- WHAT IS BEING ASKED
Your answer should consist solely of the lines from the first line of the data through the line with "(IHC) photomicrograph of", each reproduced exactly.

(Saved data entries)
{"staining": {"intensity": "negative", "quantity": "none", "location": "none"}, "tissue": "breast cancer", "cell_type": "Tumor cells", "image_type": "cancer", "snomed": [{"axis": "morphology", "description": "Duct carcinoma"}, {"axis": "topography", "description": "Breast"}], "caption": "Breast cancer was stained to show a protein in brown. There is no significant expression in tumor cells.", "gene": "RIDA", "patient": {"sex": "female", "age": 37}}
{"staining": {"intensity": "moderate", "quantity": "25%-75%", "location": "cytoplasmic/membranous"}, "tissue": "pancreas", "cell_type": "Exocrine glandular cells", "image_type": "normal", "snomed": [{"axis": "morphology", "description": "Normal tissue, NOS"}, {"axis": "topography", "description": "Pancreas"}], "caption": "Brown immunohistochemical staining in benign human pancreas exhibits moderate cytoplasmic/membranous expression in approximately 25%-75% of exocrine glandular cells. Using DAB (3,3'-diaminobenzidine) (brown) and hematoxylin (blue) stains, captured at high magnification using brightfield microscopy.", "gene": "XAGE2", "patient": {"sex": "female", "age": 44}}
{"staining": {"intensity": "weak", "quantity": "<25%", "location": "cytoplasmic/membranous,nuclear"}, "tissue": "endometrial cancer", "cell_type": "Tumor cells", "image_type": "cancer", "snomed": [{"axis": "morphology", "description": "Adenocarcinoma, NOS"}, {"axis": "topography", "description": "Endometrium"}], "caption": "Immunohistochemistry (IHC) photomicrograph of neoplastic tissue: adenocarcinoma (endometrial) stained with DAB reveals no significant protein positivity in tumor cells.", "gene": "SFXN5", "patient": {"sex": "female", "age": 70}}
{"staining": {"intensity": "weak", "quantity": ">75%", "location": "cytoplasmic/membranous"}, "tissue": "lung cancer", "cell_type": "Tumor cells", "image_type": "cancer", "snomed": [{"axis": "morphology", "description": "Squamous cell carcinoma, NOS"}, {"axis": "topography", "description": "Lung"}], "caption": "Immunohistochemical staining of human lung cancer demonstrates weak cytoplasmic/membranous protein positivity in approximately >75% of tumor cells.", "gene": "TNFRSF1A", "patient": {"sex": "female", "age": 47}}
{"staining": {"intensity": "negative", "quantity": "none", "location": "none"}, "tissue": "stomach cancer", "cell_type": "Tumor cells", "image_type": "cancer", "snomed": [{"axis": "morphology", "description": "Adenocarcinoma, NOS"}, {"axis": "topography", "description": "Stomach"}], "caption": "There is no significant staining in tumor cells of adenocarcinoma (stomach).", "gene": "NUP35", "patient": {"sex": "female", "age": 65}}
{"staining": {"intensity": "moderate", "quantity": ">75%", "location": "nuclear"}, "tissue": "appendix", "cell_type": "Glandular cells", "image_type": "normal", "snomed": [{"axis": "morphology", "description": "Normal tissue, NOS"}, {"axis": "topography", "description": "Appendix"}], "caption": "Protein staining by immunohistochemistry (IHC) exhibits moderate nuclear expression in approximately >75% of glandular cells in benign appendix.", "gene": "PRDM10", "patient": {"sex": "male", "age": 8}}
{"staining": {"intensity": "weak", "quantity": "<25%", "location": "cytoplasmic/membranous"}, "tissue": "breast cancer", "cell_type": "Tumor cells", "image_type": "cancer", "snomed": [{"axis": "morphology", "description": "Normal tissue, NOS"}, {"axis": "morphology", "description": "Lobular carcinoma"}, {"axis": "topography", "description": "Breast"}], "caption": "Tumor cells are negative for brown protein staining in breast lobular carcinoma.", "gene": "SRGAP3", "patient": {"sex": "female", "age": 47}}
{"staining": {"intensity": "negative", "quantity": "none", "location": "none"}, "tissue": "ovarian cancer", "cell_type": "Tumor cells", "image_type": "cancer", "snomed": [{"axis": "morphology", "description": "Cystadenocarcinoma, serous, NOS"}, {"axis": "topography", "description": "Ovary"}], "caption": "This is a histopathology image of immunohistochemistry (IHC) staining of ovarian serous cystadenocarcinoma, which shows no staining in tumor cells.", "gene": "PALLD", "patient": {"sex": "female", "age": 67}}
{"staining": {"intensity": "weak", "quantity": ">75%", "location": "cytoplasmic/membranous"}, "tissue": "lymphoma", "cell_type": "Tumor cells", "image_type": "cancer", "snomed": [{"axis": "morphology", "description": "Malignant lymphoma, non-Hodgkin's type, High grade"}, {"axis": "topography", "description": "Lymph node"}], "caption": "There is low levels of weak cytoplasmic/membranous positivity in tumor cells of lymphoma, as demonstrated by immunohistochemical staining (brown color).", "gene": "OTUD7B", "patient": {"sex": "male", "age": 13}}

- RESULT FOR THIS TASK
{"staining": {"intensity": "negative", "quantity": "none", "location": "none"}, "tissue": "breast cancer", "cell_type": "Tumor cells", "image_type": "cancer", "snomed": [{"axis": "morphology", "description": "Duct carcinoma"}, {"axis": "topography", "description": "Breast"}], "caption": "Breast cancer was stained to show a protein in brown. There is no significant expression in tumor cells.", "gene": "RIDA", "patient": {"sex": "female", "age": 37}}
{"staining": {"intensity": "moderate", "quantity": "25%-75%", "location": "cytoplasmic/membranous"}, "tissue": "pancreas", "cell_type": "Exocrine glandular cells", "image_type": "normal", "snomed": [{"axis": "morphology", "description": "Normal tissue, NOS"}, {"axis": "topography", "description": "Pancreas"}], "caption": "Brown immunohistochemical staining in benign human pancreas exhibits moderate cytoplasmic/membranous expression in approximately 25%-75% of exocrine glandular cells. Using DAB (3,3'-diaminobenzidine) (brown) and hematoxylin (blue) stains, captured at high magnification using brightfield microscopy.", "gene": "XAGE2", "patient": {"sex": "female", "age": 44}}
{"staining": {"intensity": "weak", "quantity": "<25%", "location": "cytoplasmic/membranous,nuclear"}, "tissue": "endometrial cancer", "cell_type": "Tumor cells", "image_type": "cancer", "snomed": [{"axis": "morphology", "description": "Adenocarcinoma, NOS"}, {"axis": "topography", "description": "Endometrium"}], "caption": "Immunohistochemistry (IHC) photomicrograph of neoplastic tissue: adenocarcinoma (endometrial) stained with DAB reveals no significant protein positivity in tumor cells.", "gene": "SFXN5", "patient": {"sex": "female", "age": 70}}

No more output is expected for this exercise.